Have we reached peak cosy crime yet? The ubiquity of Death in Paradise and its spinoffs on BBC One this Christmas would at the very least suggest a surfeit. Never mind feeling overstuffed after your turkey dinner, they’ll soon be issuing Alka-Seltzer with the TV licence.
That said, this year’s Death in Paradise Christmas special took a small but noteworthy step in a less cosy direction. For the feature-length episode doubled as an introduction to the series’ latest lead detective, DI Mervin Wilson – Don Gilet having replaced Ralf Little in the top-billed role.
Wilson, an irritable, bucket-hat wearing Met detective, was visiting Saint Marie when a double murder occurred. The two victims, both dressed in Santa outfits, had somehow been shot dead with the same gun at the same time, but miles from each other. Baffling.
Ordered by his “guv” in London to assist a short-handed Commissioner Selwyn Patterson (Don Warrington), Wilson also had a secondary reason for his sojourn on the island. His birth mother, whom he had never met, lived there and Wilson had decided to finally face her. All too late, it transpired.
Casting a Black actor nullifies the perennial gripe that Death in Paradise has a “white saviour problem” in one stroke. I’m sure Gilet won’t have wanted his casting to appear so baldly tokenistic and I feel equally certain that it wasn’t. But even so, it negates the bothersome, colonially-tinged idea of the white blow-in solving crimes that are beyond the local police.
More important than the colour of Gilet’s skin is that he comes from a straight drama background – predecessors Ben Miller, Kris Marshall, Ardal O’Hanlon and Ralf Little having all arrived trailing comedy CVs. Until now, Gilet’s most high-profile role had been as a serial killer in EastEnders.
He certainly has more range than previous incumbents. And his character has fewer idiosyncrasies and more edge. Or as Darlene (Ginny Holder) put it, “he’s rude”. Wilson certainly seemed much more streetwise, although no doubt the spikiness will be softened by his stay on Saint Marie. The episode ended with Gilet’s character still determined to return to London, although of course the Death in Paradise formula dictates a change of heart.
Whether or not long-term fans welcome this slightly tougher, more intense lead, there was a reassuring emphasis on business-as-usual. The regular subordinates (Darlene, DS Naomi Thomas and Officer Dwayne Myers) took a proactive role in the investigation and there was even a brief cameo by Harry the Lizard.

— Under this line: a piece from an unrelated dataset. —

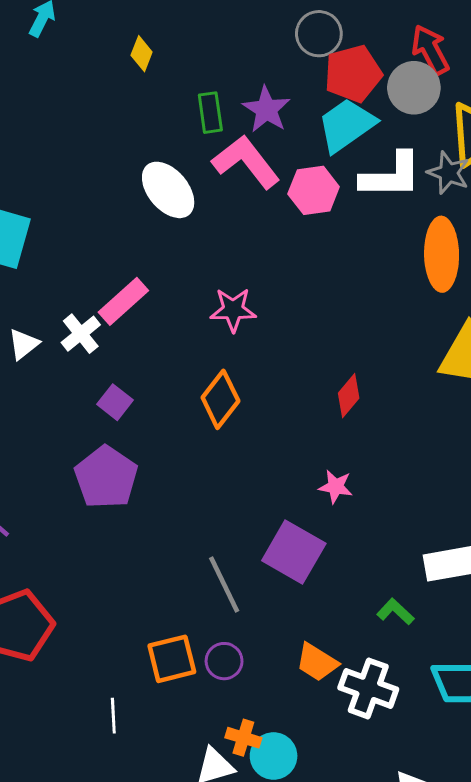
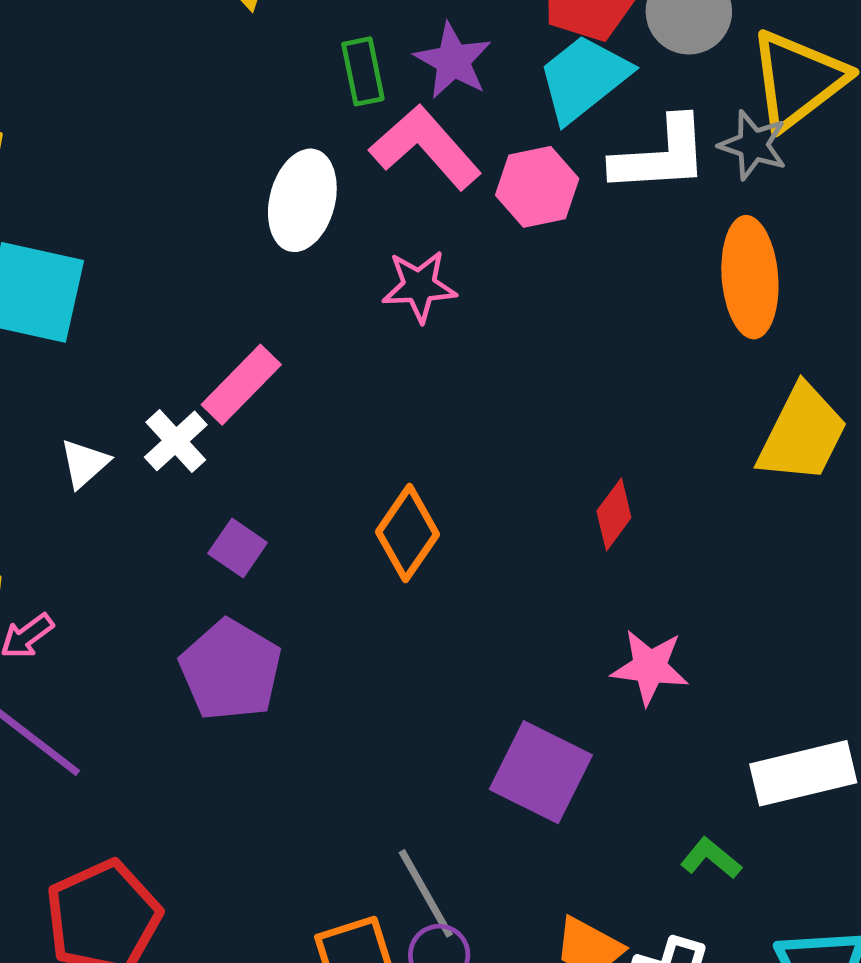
white ellipse: (168, 190) -> (302, 200), turned 58
pink star: (233, 310) -> (419, 286), moved
pink star: (336, 487) -> (650, 667), moved, size x1.4
gray line: (224, 585) -> (426, 893), moved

The way in which Wilson managed to work out how both victims were killed at the same time with the same gun wasn’t entirely clear (to me, at least) but these Eureka moments of deduction are all part of the formula. And anyway, the whodunit plot seemed secondary during this transitional episode. Guest actors included Marcus Brigstocke as one of the dead Santas and that perennial trooper Angela Griffin (is there any popular TV show she hasn’t appeared in?) as his fiancée.
What you might call – at a stretch – the new realism was cleverly spliced with the show’s familiar cosy tropes. Wilson appeared nonplussed, for example, by the traditional, Poirot-like gathering of the suspects before the killer was revealed. “This is how we do it here,” the commissioner told him. In other words, there was going to be no unnecessary tampering with the series’ cherished blueprint.
But if the cosy wave has indeed crested then Death in Paradise, which helped kick-start the whole genre all the way back in 2011, has shown it’s able to refresh itself and move forward. And, yes, I do think Don Gilet was inspired casting.